**DESCRIPTION OF THE TASK:** Between the line containing "13: (729, 367, 0.22)" and the line containing "32: (718, 213, 0.23)" lies a run of lines; give that run again exactly, with both of those lines, and nothing else from the entries below.
----
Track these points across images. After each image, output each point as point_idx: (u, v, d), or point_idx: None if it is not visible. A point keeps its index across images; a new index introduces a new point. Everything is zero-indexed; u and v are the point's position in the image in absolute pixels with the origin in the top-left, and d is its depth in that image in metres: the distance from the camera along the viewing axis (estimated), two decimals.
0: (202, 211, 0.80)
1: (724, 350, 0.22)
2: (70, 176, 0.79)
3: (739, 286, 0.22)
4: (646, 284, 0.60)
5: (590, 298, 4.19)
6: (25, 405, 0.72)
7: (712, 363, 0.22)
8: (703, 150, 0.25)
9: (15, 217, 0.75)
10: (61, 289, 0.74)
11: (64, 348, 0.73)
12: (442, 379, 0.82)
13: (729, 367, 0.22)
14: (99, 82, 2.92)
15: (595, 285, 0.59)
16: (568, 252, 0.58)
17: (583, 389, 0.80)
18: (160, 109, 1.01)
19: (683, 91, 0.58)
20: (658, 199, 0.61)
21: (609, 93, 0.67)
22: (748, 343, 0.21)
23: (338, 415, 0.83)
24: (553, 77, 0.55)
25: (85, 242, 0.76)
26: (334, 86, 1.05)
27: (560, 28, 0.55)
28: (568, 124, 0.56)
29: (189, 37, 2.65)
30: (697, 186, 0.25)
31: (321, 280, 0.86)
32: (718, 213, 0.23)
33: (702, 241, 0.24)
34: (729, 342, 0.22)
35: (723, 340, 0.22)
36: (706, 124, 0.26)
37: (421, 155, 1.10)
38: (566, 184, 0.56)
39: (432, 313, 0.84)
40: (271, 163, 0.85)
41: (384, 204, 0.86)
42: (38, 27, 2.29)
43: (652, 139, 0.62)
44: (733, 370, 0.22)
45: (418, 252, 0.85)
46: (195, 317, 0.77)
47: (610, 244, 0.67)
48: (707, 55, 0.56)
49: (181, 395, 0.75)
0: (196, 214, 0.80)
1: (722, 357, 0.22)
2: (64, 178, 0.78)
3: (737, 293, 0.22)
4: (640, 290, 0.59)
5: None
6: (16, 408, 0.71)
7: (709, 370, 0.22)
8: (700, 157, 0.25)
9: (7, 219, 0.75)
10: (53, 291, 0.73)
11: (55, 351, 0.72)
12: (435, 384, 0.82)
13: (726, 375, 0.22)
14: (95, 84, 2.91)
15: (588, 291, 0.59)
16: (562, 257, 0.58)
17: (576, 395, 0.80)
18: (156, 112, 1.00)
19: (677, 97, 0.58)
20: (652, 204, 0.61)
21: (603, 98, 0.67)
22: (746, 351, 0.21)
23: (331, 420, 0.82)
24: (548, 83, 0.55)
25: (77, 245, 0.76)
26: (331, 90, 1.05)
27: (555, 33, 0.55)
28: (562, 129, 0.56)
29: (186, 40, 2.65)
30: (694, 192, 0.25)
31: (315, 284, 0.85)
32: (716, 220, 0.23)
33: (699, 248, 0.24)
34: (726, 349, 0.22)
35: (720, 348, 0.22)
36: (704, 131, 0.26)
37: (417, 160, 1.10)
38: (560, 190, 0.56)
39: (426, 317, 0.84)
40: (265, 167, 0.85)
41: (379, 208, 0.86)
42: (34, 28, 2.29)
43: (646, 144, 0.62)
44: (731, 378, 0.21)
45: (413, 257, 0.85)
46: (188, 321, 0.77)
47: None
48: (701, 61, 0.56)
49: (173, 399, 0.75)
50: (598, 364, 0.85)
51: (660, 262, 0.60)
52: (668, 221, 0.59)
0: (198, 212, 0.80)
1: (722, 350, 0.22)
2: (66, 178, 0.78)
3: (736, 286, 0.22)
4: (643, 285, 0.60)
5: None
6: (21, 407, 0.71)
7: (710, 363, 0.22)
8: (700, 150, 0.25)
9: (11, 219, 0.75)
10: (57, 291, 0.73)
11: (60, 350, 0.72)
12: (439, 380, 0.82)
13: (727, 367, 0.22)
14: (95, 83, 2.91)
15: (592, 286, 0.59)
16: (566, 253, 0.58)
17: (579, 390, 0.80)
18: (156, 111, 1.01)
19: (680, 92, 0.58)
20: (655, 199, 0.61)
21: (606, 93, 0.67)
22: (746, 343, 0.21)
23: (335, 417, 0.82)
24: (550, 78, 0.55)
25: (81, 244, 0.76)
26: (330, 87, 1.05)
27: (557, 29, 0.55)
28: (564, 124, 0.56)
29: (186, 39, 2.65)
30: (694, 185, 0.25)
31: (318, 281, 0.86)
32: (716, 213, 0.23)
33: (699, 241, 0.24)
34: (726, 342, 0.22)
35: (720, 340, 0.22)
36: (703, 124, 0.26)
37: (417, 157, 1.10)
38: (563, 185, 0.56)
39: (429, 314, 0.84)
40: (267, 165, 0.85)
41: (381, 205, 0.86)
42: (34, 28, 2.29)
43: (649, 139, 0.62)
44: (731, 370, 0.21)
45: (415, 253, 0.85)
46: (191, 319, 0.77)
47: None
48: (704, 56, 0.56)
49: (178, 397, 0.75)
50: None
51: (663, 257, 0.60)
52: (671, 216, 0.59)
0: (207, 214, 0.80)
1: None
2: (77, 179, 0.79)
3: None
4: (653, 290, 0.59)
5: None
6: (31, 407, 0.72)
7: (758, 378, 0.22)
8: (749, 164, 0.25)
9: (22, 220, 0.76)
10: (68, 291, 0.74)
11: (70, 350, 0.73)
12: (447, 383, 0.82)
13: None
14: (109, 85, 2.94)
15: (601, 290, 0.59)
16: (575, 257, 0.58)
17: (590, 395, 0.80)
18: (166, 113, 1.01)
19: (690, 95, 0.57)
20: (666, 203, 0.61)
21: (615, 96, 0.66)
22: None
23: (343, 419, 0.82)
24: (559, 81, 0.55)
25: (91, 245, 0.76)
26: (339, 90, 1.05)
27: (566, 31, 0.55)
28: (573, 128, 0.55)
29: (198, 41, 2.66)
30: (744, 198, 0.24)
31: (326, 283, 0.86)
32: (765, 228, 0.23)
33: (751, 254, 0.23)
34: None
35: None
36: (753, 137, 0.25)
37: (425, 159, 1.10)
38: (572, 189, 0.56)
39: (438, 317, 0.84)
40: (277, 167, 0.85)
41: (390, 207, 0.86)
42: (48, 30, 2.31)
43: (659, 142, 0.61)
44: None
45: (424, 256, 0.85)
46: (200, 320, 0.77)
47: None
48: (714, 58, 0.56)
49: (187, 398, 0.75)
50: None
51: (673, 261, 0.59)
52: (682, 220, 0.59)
----
**WRITTEN ANSWER:**
13: (729, 367, 0.22)
14: (99, 82, 2.92)
15: (595, 285, 0.59)
16: (568, 252, 0.58)
17: (583, 389, 0.80)
18: (160, 109, 1.01)
19: (683, 91, 0.58)
20: (658, 199, 0.61)
21: (609, 93, 0.67)
22: (748, 343, 0.21)
23: (338, 415, 0.83)
24: (553, 77, 0.55)
25: (85, 242, 0.76)
26: (334, 86, 1.05)
27: (560, 28, 0.55)
28: (568, 124, 0.56)
29: (189, 37, 2.65)
30: (697, 186, 0.25)
31: (321, 280, 0.86)
32: (718, 213, 0.23)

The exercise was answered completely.